SMS Management and Technology (ASX:SMX) said its net profit increased 7% in FY11 to $29.8 million, despite delays reaping the expected pay-offs from a recent acquisition.
The consulting, IT and systems integration services company grew its revenue 23.6% to $306.1 million, in a result mostly attributed to organic growth – acquisitions over the year contributed just $10.3 million.
Announcing the results, CEO Tom Stianos acknowledged that the acquisitions of systems integration firm Renewtek in September “has not delivered the desired results as early as we have expected.”

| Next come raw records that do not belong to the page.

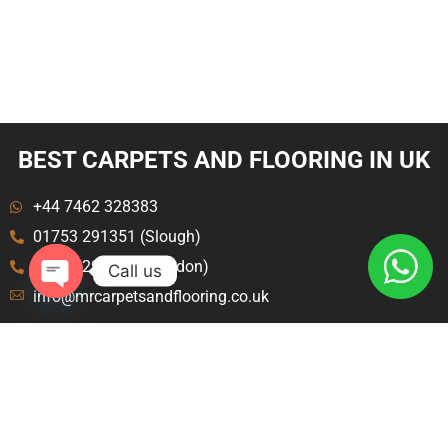
BEST CARPETS AND FLOORING IN UK
+44 7462 328383
01753 291351 (Slough)
020 8129 8843 (London)
Call us
info@mrcarpetsandflooring.co.uk
Open
chaty
Menu
Explore
Home
Terms and Condition
About Us
Privacy Policy
Contact Us
Blog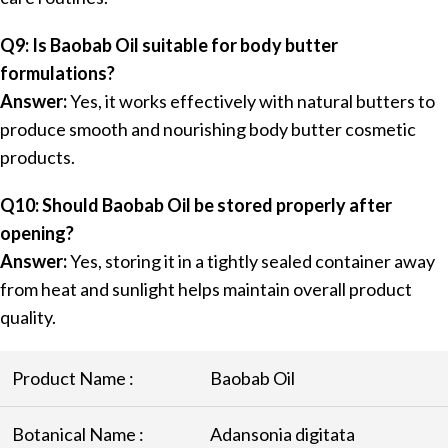
Q9: Is Baobab Oil suitable for body butter
formulations?
Answer:
Yes, it works effectively with natural butters to
produce smooth and nourishing body butter cosmetic
products.
Q10: Should Baobab Oil be stored properly after
opening?
Answer:
Yes, storing it in a tightly sealed container away
from heat and sunlight helps maintain overall product
quality.
Product Name :
Baobab Oil
Botanical Name :
Adansonia digitata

But he said the company was seeing increasing demand for Renewtek's specialised enterprise content management and business process management services, “and remain[s] confident of a profitable contribution from this business in 2012.”
The company also acquired Microsoft SharePoint implementer Microgenx during the financial year.
Ebitda grew 10.8% to $42.2 million, but was impaired by delayed Renewtek sales, the Queensland floods and investment and recruitment activities.
SMS Management signed contracts worth $351 million during the financial year, and made inroads into Asia, Stianos added.
The company will pay out a final dividend of 16.5 cents per share, which translates to a full-year payout of 30 cents.
SMX shares increased 5.91% on Wednesday to $6.090.